VK_EXT_shader_64bit_indexing.proposal

This extension relaxes the maxStorageBufferRange limit, allowing more than 4GB to be accessed through a buffer binding (or through a buffer device address). It adds pipeline and shader creation flags that request 64-bit addressing support, and defines which addressing calculations use 64 bits of range.

Problem Statement

Storage buffers in Vulkan have been limited to less than 4GB of range due to the 32-bit maxStorageBufferRange limit. There has been demand for larger buffers, particularly for implementing large machine learning models. Implementations have taken advantage of the 32-bit maxStorageBufferRange to use 32-bit integers for addressing calculations (aside from adding in a 64-bit base address), so 64-bit support needs to be added in a way that does not reduce performance for workloads that do not need it.

Solution Space

There clearly needs to be a way to opt in to the new functionality, and it is desirable not to have to have multiple copies of a shader in order to handle implementations that do not support 64-bit indexing, or just for cases that use smaller buffers and do not need to pay the cost. So opting in at pipeline/shader creation time makes the most sense.

There are some 32-bit assumptions baked into SPIR-V in a few places, for example in the return type of OpArrayLength, and in cooperative matrix and cooperative vector extensions. Rather than requiring use of a new SPIR-V extension to relax this, we will make the existing SPIR-V specs more flexible and move the restrictions to the Vulkan SPIR-V environment space. There is a new extension SPV_EXT_shader_64bit_indexing with an execution mode Shader64BitIndexingEXT that enables 64-bit addressing, or it can be enabled using a pipeline or shader creation flag.

Proposal

If the new shader64BitIndexing feature is enabled, maxStorageBufferRange no longer applies. However, applications should be careful not to access descriptors with more than 4GB of range without requesting 64-bit support for the shader, as this would lead to undefined behavior.

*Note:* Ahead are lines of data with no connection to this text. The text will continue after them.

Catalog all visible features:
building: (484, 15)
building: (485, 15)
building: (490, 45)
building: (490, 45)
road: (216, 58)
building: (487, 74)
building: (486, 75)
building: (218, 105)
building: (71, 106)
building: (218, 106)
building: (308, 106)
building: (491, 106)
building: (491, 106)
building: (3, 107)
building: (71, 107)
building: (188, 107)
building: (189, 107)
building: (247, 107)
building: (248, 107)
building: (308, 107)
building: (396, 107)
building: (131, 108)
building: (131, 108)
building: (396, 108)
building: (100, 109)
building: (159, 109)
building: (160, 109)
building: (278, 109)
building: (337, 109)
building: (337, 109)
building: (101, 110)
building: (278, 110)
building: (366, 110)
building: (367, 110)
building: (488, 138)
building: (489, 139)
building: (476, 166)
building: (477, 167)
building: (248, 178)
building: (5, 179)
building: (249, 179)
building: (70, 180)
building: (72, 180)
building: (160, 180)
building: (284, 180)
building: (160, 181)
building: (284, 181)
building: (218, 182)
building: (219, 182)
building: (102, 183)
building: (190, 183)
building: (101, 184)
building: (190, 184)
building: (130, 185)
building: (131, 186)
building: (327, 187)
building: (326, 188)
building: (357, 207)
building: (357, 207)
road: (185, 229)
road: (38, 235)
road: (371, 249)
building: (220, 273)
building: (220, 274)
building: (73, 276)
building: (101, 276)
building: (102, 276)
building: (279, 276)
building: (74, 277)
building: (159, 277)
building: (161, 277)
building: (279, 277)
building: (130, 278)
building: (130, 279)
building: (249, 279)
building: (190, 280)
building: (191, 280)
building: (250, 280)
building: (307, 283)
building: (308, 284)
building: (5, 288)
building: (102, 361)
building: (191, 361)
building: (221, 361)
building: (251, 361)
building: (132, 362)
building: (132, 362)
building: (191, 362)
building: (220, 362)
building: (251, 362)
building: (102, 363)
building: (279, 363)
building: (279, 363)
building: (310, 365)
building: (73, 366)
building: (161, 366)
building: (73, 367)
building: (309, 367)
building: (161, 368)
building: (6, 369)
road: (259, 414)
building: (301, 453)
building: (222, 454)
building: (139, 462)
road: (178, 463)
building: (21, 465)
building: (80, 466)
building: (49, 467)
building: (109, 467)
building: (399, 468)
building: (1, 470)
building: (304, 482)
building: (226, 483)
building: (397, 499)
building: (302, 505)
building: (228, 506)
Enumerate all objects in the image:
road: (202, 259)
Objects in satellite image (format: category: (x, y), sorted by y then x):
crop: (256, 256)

For shaders that request 64-bit addressing support, the runtime-sized array in the SSBO can access more than 4GB. This also applies to PhysicalStorageBuffer accesses. A single structure or statically-sized array must still be less than 4GB, in part to avoid needing 64-bit Offset/ArrayStride decorations, but implementations can also take advantage of this to use 32 bits of range for that portion of the addressing calculations. SPIR-V already allowed for 64-bit integers to be used in OpAccessChain, so no change is needed there.

Cooperative Vector SPIR-V instructions that access memory are relaxed to allow 64-bit integers for the offsets.

Cooperative Matrix 2 SPIR-V instructions are changed to use 64 bits of range for the "tensorCoordToLinear" calculations.